403 (v)  Putting n = 1, PeM, SaM, ∴ SeP (Cesare).
(vi) Putting n = 1, PeM, SiM, ∴ SoP (Festino).
AEO and EAO follow à fortiori.

Figure 3. (vii) Putting n = total number of M’s, MoP, MaS, ∴ SoP (Bocardo); putting n = 1, MeP, MiS, ∴ SoP (Ferison).
(viii) Putting n = 1, MaP, MiS, ∴ SiP (Datisi).
(ix) Putting n = 1, MiP, MaS, ∴ SiP (Disamis).
Darapti and Felapton follow à fortiori.

Figure 4. (x) Putting n = 1, PiM, MaS, ∴ SiP (Dimaris).
(xi)  Putting n = 1, PaM, MeS, ∴ SeP (Camenes).
(xii) Putting n = 1, PeM, MiS, ∴ SoP (Fresison).
Bramantip, AEO, and Fesapo follow à fortiori.

EXERCISES.

346. “Whatever P and Q may stand for, we may shew à priori that some P is Q. For All PQ is Q by the law of identity, and similarly All PQ is P ; therefore, by a syllogism in Darapti, Some P is Q.” How would you deal with this paradox? [K.]
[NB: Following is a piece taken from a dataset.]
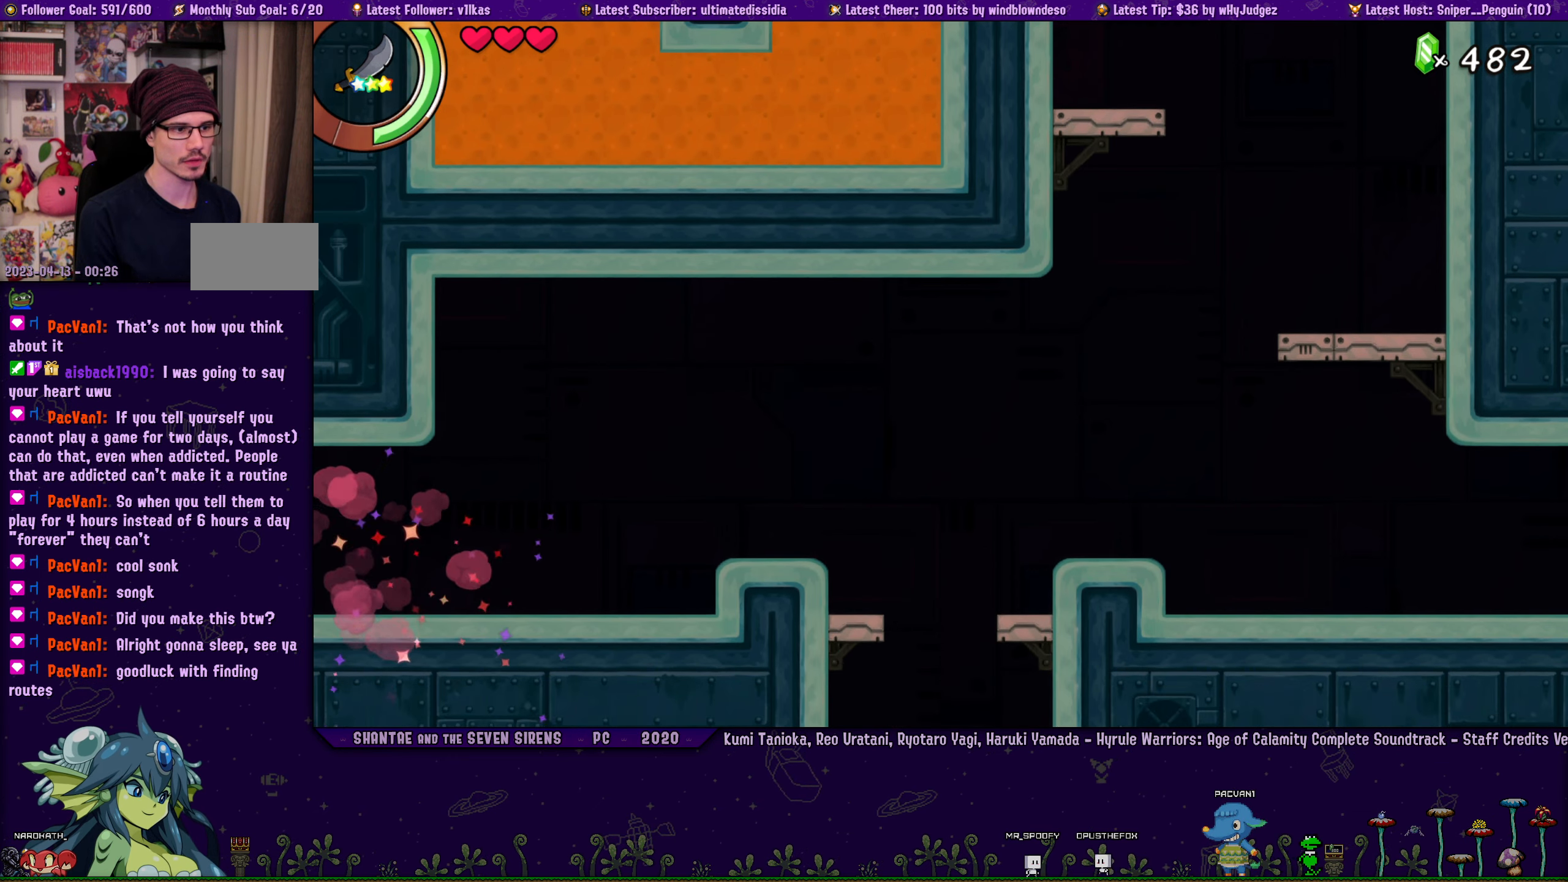
{"buttons": ["SQUARE", "R1", "DPAD_LEFT"], "left_stick": "center", "right_stick": "center", "events": [[33, "R1", "up"], [216, "R1", "down"]]}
A solution is afforded by the discussion contained in section [342]; and this example seems to shew that the enquiry—how far assumptions with regard to existence are involved in syllogistic processes—is not irrelevant or unnecessary.

347. What conclusion can be drawn from the following propositions? The members of the board were all either bondholders or shareholders, but not both; and the bondholders, as it happened, were all on the board. [V.]

We may take as our premisses:
No member of the board is both a bondholder and a shareholder,
All bondholders are members of the board;
and these premisses yield a conclusion (in Celarent),
No bondholder is both a bondholder and a shareholder,
that is, No bondholder is a shareholder.

348. The following rules were drawn up for a club:—
(i) The financial committee shall be chosen from amongst the 404 general committee; (ii) No one shall be a member both of the general and library committees, unless he be also on the financial committee; (iii) No member of the library committee shall be on the financial committee.
Is there anything self-contradictory or superfluous in these rules? [VENN, Symbolic Logic, p. 331.]

Let F = member of the financial committee,
G = member of the general committee,
L = member of the library committee.
The above rules may then be expressed symbolically as follows:—
(i) All F is G ;
(ii) If any L is G, that L is F ;
(iii) No L is F.
From (ii) and (iii) we obtain (iv) No L is G.
The rules may therefore be written in the form,
(1) All F is G,
(2) No L is G,
(3) No L is F.
But in this form (3) is deducible from (1) and (2).
Hence all that is contained in the rules as originally stated may be expressed by (1) and (2); that is, the rules as originally stated were partly superfluous, and they may be reduced to
(1) The financial committee shall be chosen from amongst the general committee;
(2) No one shall be a member both of the general and library committees.
If (ii) is interpreted as implying that there are some individuals who are on both the general and library committees, then it follows that (ii) and (iii) are inconsistent with each other.